The oldest living soul on Shénnóng knows little more than stories of the Terran Federation. They say back then, you’d look up and see a sky filled with the lights of travelling starships, bringing the wonders of a thousand planets in their bellies: dew-wine, star jellies, mangoes, kroviks, ichigo, froth… Now the skies are dark, and ships only trickle in from the nearby worlds, evading a swarm of pirates and marauders to feed Shénnóng’s endless city sprawl.
You could stay outside all day without getting sick. There were no greendomes. Nobody saved up for a power filter. Nobody had to decide between water rations and medicine.
The stories say that everybody had a chance to really be somebody. You could work hard and get more than a pod barely large enough to lie down in. You didn't spend so much time thinking about escape.

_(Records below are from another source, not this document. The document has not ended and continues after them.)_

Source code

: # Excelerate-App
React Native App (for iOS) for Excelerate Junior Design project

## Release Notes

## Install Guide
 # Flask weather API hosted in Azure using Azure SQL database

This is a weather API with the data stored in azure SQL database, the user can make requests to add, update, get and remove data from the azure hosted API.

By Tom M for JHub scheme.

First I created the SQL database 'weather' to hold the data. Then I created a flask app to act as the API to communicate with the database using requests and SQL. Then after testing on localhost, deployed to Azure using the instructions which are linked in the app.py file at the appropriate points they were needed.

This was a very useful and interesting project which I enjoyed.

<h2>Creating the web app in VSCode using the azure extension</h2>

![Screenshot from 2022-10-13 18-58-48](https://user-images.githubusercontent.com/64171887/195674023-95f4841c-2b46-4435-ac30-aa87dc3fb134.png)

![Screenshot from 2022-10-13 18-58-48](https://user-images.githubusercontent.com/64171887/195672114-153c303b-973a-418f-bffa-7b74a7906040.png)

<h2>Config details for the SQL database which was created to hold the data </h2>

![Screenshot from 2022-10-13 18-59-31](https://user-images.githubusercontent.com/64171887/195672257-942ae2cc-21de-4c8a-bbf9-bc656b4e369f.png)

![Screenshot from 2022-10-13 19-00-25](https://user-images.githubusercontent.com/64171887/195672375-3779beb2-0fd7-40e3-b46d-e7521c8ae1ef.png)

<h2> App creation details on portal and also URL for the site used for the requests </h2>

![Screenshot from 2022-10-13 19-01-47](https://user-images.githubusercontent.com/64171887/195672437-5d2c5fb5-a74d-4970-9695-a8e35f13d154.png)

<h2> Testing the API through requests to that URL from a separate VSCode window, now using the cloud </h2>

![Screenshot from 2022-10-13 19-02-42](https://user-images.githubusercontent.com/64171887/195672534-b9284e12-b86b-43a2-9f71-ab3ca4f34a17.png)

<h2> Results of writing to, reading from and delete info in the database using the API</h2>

I still don't know what I'm calling this setting, but I want to get at something that strikes me as important to the style of play. Anyone who's played CT knows: your character can die before you're done with character creation. The original set of career options were all perilous af. You weren't an accountant or a graphic designer. You went out into space and risked getting vaporized or disemboweled or eaten. A 4-term character with no DM bonuses to survival has about a 50:50 chance of making it. That's even odds of living past 30. A 4-term scout with the DM bonus has a little better than 2:1 odds, not great.
WTF? Why would anyone risk that? And equally important: why, after you survived all that crazy shit, didn't you settle back down with your modest retirement cashout?
Hopefully, with a setting description like the above, a would-be player will understand the desperation involved. You risk death, because it's the better option. And what's there to go back to?